La reñida frontera del Oder
Qué pensar de una ciudad, polaca, donde los jugadores del equipo local de fútbol son todos brasileños, donde nació Catalina la Grande (zarina de todas las Rusias tras dar un golpe de estado contra su propio marido), donde hay más muertos que vivos (y los vivos se gastan el sueldo de un año en comprar una tumba a sus difuntos), una ciudad y alrededores de donde salen cada año 5.000 trabajadoras, todas mujeres, con papeles, a recoger la fresa en los campos de Huelva, una ciudad y alrededores metidos de bruces en la célebre línea Oder-Neisse, la frontera que un día sí y otro también estuvo ocupando las primeras planas de la guerra fría?
Estamos hablando de Pomerania, y más concretamente de la ciudad de Szczecin - la antigua Stettin de los alemanes. Pomerania es la llanura que se extiende a orillas del Báltico, entre los ríos Oder y Vístula; la Pomerania oriental, en la cuenca de éste último, agrupa a las ciudades trillizas de Gdansk, Sopot y Gdynia; la Pomerania occidental tiene su centro en Szczecin, regada por el Oder y donde campea el castillo de los Duques de Pomerania. Szczecin está a sólo 65 kilómetros del Báltico y sigue cosida a Alemania a través de canales, que la comunican con la propia Berlín. De Berlín a Szczecin, en tren se tarda un par de horas. Si uno llega en tren, todavía será recibido por los desconchones de la historia. Y es que en la última guerra mundial casi el 70% del casco urbano quedó arrasado: lo que no bombardearon los aliados, lo incendiaron los alemanes (como hicieron con el castillo ducal), al verse perdidos. Pero antes hubo muchas otras guerras y cambios de manos; el rey polaco Boleslao les quitó esa tierra a los eslavos (y de paso, los bautizó); luego Szczecin perteneció a la Liga Hanseática, más tarde se la quedaron los suecos (gracias a la Paz de Westfalia). En 1720 pasó a manos de Prusia, y en esa época se construyeron canales y vías, y hubo pujanza; después de 1870, Alemania tendió ferrocarriles y (con dineros de Francia) llevó a cabo la gran transformación urbanística de Szczecin, tornando su perfil medieval en el de una urbe con ínfulas imperiales.

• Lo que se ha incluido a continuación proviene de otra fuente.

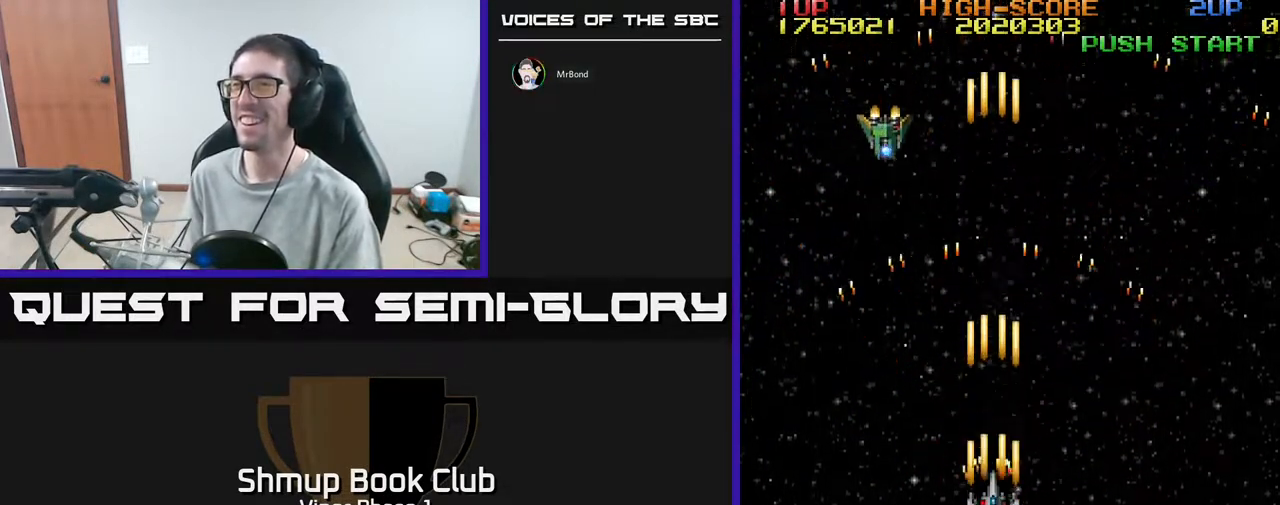
{"buttons": ["A", "DPAD_DOWN", "DPAD_RIGHT"], "left_stick": "center", "events": [[350, "DPAD_DOWN", "down"], [433, "DPAD_RIGHT", "down"]]}
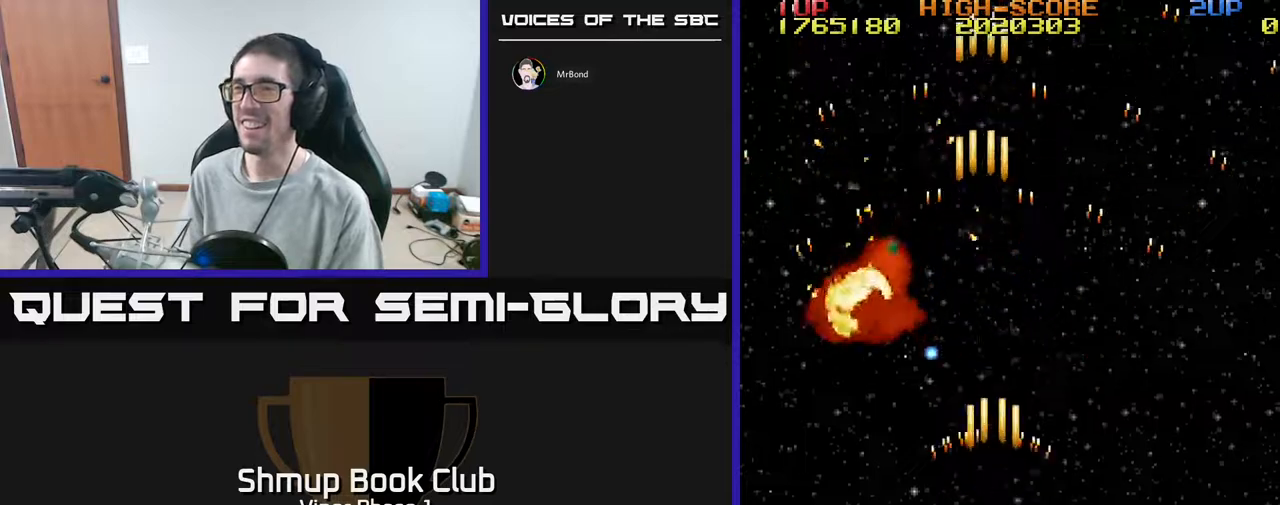
{"buttons": ["A", "DPAD_UP", "DPAD_LEFT"], "left_stick": "center", "events": [[33, "DPAD_RIGHT", "up"], [133, "DPAD_LEFT", "down"], [283, "DPAD_DOWN", "up"], [450, "DPAD_UP", "down"]]}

Tras la Segunda Guerra mundial pasó de Alemania a Polonia y, durante un tiempo, donde unos hablaban de 'territorios ocupados', otros entendían 'territorios recuperados'. El tiempo inexorable va cauterizando tanta disputa cansina. Y sólo ahora Szczecin está renaciendo. Tiene uno, al patear sus calles y sortear sus tranvías, la impresión de haberse colado por algún agujero del calendario cuarenta años atrás. Es una sensación agradable, de cierta nostalgia, pero con los días contados. Las obras avanzan.
Lo mejor es darse un paseo por los muelles del Oder y las llamadas terrazas del rey Boleslao, en torno al Puente Largo (Most Dlugi), que es evidentemente nuevo (1959), sustituto del viejo puente de piedra que daba acceso al recinto amurallado. Del antiguo cinto de murallas quedan fragmentos y dos puertas tardías, dieciochescas, la de Berlín o del Puerto y la Real. Algunas iglesias góticas, muy remendadas, y el soberbio palacio de los Duques (que sirve de todo: museo, teatro, ópera, cine, centro cultural y oficina de turismo) recuerdan el pasado hanseático y medieval de Szczecin.
Pero abulta más la facha imperial, con ostentosos y alambicados edificios, como las oficinas del Voivoda (o gobernador), el Ayuntamiento, la sede de correos, la casa de Catalina II y una veintena larga de inmuebles. Es verdad que Szczecin cobija a más muertos que vivos: los vecinos vivitos y coleando no pasan de 420.000, mientras que las tumbas del cementerio superan el medio millón; es el segundo más grande de Europa, después del Père Lachaise de París, y sus rotondas fueron diseñadas por Haussman, el mismo que transformó París a la medida de Napoleón.